→ Estratto del documento:
━━━

Ammessa l’astratta possibilita’ di applicare l’istituto della particolare tenuita’ alla fattispecie di reato di guida in stato di ebbrezza

Corte di Cassazione, sezione quarta penale, Sentenza 24 settembre 2018, n. 40926.

La massima estrapolata:

Ammessa l’astratta possibilita’ di applicare l’istituto della particolare tenuita’ alla fattispecie di reato di guida in stato di ebbrezza, ritenuta del tutto compatibile con la previsione normativa di cui all’articolo 131 bis c.p., fermo restando il necessario apprezzamento delle condizioni che permettono di valutare, nel caso concreto, il tenue “impatto pregiudizievole per il bene tutelato”.
Ai fini dell’applicazione dell’istituto, deve farsi riferimento a tutte le complessive peculiarita’ della fattispecie concreta, tenuto conto, ai sensi dell’articolo 133 c.p., comma 1, delle modalita’ della condotta, del grado di colpevolezza da esse desumibile e dell’entita’ del danno o del pericolo.
Non risulta ostativa al riconoscimento dell’istituto la presenza di altri precedenti penali non specifici a carico dell’imputato: ai fini della configurabilita’ della abitualita’ del comportamento, ostativa all’applicazione della causa di non punibilita’ l’identita’ dell’indole dei reati eventualmente commessi deve essere valutata dal giudice in relazione al caso esaminato, verificando se in concreto i reati presentino caratteri fondamentali comuni.

Sentenza 24 settembre 2018, n. 40926

Data udienza 30 maggio 2018

REPUBBLICA ITALIANA

IN NOME DEL POPOLO ITALIANO

LA CORTE SUPREMA DI CASSAZIONE

SEZIONE QUARTA PENALE

Composta dagli Ill.mi Sigg.ri Magistrati:

Dott. CIAMPI Francesco Maria – Presidente

Dott. MICCICHE’ Loredana – Consigliere

Dott. BRUNO Mariarosar – rel. Consigliere

Dott. CENCI Daniele – Consigliere

Dott. PAVICH Giuseppe – Consigliere

ha pronunciato la seguente:

SENTENZA
sul ricorso proposto da:
(OMISSIS), nato a (OMISSIS);
avverso la sentenza del 15/01/2018 della CORTE APPELLO di MILANO;
visti gli atti, il provvedimento impugnato e il ricorso;
udita la relazione svolta dal Consigliere MARIAROSARIA BRUNO;
udito il Pubblico Ministero, in persona del Sostituto Procuratore Dott. ZACCO Franca, che ha concluso chiedendo, escluse le aggravanti contestate, l’annullamento senza rinvio per la particolare tenuita’ del fatto.

━━━

→ Consegna: Riporta fedelmente il passo della sentenza che si apre con le parole contenenti "Ai fini dell’applicazione" e si chiude con "caratteri fondamentali comuni.". I record non hanno alcun ruolo in questo esercizio.

→ Elenco dei dati:
━━━

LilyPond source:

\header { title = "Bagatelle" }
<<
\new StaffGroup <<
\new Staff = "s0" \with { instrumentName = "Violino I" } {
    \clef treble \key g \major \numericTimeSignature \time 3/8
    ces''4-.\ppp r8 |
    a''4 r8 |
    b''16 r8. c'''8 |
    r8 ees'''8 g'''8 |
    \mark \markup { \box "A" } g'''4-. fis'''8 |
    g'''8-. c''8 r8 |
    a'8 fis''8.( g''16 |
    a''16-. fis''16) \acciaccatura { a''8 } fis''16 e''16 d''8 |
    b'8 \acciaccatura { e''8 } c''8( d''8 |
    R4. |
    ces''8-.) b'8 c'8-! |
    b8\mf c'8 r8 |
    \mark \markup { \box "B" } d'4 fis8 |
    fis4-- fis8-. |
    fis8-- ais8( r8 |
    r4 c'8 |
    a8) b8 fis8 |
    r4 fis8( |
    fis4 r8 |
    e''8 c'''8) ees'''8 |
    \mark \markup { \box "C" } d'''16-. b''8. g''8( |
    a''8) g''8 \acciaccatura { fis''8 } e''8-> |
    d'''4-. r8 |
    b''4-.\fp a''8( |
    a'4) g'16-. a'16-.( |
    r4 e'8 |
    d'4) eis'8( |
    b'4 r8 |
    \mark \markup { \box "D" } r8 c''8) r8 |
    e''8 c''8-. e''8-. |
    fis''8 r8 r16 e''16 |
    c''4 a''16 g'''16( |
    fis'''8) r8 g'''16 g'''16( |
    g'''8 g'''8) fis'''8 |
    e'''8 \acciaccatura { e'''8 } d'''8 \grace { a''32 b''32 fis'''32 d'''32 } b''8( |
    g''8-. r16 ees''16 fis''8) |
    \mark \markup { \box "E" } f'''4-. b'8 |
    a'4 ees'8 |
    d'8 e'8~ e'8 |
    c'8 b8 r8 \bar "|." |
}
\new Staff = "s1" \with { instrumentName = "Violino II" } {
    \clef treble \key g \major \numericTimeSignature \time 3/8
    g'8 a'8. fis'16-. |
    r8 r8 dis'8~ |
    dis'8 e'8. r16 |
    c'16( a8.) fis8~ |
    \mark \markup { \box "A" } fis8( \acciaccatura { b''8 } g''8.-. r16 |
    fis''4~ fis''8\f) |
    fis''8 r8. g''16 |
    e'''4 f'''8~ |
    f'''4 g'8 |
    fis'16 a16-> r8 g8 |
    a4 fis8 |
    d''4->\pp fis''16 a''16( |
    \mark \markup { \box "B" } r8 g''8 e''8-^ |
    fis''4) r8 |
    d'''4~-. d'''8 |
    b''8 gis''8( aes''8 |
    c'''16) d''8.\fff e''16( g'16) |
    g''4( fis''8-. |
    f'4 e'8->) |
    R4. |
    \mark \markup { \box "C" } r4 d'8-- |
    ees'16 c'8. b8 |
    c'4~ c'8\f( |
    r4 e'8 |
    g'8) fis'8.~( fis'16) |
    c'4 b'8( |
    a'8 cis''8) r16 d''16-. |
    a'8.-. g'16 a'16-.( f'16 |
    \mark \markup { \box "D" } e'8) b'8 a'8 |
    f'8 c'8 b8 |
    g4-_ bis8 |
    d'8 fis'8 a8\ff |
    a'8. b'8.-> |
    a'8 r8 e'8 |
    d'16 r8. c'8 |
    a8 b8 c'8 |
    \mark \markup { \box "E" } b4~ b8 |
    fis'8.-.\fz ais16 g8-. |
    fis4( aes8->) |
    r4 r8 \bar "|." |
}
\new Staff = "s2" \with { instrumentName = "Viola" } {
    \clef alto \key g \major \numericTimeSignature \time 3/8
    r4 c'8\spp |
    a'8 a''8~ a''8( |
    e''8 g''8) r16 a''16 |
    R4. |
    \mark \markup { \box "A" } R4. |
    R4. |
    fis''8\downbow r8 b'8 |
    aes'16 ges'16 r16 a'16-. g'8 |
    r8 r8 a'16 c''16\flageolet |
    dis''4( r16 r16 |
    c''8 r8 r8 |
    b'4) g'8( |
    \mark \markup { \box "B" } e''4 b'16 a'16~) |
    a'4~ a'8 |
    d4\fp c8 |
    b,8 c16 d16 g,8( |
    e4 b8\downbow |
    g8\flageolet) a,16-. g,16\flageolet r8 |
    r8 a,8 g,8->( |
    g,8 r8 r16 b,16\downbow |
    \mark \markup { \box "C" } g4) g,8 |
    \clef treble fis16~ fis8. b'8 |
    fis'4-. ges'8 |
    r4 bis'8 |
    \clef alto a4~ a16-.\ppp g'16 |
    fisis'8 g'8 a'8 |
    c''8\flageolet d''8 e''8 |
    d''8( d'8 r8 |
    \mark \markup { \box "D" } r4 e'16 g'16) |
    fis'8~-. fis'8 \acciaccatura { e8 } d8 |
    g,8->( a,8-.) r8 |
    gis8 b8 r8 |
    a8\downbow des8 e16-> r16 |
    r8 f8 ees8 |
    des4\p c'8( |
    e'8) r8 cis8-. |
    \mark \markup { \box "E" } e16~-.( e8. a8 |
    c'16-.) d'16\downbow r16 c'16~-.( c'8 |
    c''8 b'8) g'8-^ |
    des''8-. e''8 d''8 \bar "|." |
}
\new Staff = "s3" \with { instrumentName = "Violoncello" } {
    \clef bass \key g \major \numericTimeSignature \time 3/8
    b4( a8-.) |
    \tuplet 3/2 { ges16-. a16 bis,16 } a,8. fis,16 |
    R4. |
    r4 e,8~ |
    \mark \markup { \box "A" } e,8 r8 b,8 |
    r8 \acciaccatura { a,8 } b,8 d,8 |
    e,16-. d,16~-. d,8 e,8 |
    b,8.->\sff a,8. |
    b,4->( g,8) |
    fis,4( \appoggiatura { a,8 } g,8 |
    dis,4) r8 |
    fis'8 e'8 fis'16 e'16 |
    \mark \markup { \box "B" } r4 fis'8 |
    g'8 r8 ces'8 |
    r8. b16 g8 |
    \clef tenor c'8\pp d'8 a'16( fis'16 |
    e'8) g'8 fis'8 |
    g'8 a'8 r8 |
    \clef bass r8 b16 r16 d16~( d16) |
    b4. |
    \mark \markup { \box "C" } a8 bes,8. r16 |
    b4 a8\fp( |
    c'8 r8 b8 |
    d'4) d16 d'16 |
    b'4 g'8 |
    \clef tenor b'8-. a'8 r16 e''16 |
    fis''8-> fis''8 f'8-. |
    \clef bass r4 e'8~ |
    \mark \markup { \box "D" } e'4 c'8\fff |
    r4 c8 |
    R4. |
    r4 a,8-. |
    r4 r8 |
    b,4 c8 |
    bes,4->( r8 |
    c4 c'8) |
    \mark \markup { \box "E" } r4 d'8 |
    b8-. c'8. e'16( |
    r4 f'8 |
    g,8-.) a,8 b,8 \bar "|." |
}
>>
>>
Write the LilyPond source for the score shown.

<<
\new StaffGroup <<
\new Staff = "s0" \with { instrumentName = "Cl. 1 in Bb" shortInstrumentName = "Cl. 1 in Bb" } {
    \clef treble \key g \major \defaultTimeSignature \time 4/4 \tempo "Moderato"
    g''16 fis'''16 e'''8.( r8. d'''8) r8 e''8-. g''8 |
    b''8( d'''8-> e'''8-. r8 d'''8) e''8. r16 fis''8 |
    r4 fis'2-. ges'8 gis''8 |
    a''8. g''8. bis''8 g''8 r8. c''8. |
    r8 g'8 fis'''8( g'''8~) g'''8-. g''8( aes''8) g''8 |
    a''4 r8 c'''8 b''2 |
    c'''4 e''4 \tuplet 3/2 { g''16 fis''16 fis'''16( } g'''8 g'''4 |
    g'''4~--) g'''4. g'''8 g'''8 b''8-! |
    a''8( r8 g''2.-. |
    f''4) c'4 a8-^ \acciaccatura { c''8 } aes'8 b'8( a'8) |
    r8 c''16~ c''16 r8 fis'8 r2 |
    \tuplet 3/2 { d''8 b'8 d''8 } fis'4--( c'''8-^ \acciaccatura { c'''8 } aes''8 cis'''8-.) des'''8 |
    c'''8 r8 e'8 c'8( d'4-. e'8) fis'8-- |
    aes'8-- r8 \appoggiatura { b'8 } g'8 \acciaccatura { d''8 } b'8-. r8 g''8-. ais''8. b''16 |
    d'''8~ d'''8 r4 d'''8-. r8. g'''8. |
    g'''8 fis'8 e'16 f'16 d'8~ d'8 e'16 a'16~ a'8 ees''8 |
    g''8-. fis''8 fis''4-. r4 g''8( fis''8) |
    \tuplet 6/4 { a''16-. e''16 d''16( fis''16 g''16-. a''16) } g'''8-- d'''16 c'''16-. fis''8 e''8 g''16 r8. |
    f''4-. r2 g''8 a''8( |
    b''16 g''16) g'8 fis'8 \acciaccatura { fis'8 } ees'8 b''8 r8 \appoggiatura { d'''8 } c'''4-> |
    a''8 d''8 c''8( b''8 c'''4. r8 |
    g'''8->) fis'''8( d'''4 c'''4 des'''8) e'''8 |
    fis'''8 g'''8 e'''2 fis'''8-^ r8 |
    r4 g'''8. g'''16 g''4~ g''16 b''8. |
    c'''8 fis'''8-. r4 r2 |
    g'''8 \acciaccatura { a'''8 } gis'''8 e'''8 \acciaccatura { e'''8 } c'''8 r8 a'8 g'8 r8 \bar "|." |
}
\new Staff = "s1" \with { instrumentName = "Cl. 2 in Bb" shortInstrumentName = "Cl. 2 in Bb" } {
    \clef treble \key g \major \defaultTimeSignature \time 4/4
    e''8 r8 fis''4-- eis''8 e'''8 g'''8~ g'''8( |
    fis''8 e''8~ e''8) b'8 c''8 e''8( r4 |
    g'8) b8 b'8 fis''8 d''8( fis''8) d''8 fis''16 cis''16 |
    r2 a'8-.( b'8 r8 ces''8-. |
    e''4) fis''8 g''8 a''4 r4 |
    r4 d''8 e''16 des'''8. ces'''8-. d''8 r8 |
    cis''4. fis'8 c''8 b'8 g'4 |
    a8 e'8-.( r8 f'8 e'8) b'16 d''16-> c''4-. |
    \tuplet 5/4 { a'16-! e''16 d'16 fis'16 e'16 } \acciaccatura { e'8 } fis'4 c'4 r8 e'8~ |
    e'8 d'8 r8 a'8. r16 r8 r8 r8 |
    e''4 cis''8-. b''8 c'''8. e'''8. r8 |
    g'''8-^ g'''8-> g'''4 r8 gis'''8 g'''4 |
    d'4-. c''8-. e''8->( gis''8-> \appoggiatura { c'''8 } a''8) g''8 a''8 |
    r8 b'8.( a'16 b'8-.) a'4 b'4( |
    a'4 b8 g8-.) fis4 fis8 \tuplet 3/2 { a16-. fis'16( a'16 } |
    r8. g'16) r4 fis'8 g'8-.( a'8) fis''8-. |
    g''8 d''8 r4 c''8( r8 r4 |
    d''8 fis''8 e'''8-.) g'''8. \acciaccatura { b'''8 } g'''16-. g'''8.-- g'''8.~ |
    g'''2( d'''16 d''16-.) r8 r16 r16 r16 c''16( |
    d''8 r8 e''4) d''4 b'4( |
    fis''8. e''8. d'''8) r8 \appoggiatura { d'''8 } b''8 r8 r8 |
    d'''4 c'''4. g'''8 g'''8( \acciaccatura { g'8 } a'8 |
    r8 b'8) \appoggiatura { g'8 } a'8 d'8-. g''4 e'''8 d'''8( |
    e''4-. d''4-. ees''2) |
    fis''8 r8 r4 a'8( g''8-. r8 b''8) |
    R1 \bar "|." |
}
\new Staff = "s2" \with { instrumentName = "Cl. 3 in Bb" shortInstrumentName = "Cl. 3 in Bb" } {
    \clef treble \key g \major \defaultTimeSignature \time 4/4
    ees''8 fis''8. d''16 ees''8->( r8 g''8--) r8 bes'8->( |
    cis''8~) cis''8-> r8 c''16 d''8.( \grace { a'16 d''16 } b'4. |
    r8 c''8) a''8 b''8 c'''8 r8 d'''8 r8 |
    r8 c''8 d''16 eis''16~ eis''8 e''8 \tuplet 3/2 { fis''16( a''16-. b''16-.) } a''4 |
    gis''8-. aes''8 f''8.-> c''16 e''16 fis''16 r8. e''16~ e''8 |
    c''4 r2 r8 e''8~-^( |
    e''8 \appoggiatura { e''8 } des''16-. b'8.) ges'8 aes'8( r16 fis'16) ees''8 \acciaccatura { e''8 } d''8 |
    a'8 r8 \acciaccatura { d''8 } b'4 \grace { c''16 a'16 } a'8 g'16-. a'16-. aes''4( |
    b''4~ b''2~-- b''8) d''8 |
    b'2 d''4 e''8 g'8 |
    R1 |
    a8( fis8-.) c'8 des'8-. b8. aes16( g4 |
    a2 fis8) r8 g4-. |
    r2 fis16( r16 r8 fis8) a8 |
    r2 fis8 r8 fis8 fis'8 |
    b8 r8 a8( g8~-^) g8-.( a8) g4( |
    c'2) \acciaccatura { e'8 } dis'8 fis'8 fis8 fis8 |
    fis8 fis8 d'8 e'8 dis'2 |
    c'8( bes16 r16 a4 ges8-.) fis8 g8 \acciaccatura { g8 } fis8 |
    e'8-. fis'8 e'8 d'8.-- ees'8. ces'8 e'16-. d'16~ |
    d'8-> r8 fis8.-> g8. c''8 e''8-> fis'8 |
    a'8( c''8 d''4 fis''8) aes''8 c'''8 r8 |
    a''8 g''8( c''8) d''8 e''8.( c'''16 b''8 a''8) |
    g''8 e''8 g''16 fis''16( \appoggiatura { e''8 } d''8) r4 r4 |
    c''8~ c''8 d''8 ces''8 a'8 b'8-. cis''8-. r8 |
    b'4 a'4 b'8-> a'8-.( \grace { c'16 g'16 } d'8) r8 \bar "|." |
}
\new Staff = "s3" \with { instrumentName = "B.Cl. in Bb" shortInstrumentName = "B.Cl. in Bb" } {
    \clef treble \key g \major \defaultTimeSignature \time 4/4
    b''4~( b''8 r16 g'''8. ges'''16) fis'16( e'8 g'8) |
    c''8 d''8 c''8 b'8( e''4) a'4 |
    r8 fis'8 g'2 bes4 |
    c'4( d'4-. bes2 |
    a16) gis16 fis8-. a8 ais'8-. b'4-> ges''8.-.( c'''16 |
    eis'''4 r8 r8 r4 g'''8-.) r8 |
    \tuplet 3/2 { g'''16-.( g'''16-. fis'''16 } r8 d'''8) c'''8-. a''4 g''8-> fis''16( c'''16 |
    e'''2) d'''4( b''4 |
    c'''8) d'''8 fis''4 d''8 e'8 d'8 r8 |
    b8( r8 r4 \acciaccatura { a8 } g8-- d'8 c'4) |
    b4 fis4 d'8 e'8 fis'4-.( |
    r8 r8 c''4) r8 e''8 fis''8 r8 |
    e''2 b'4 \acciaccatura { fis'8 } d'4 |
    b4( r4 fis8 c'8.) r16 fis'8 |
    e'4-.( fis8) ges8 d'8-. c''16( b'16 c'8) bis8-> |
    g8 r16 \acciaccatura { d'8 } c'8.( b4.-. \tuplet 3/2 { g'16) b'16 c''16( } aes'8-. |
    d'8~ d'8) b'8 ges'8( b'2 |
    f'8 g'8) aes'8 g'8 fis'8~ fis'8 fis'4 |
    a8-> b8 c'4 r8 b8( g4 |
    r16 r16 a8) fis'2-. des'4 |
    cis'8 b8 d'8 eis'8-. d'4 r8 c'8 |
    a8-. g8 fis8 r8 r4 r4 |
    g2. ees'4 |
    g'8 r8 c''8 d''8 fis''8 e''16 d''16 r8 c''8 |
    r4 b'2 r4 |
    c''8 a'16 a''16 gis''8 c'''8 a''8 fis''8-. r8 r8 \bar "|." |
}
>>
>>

━━━

→ Risposta:
Ai fini dell’applicazione dell’istituto, deve farsi riferimento a tutte le complessive peculiarita’ della fattispecie concreta, tenuto conto, ai sensi dell’articolo 133 c.p., comma 1, delle modalita’ della condotta, del grado di colpevolezza da esse desumibile e dell’entita’ del danno o del pericolo.
Non risulta ostativa al riconoscimento dell’istituto la presenza di altri precedenti penali non specifici a carico dell’imputato: ai fini della configurabilita’ della abitualita’ del comportamento, ostativa all’applicazione della causa di non punibilita’ l’identita’ dell’indole dei reati eventualmente commessi deve essere valutata dal giudice in relazione al caso esaminato, verificando se in concreto i reati presentino caratteri fondamentali comuni.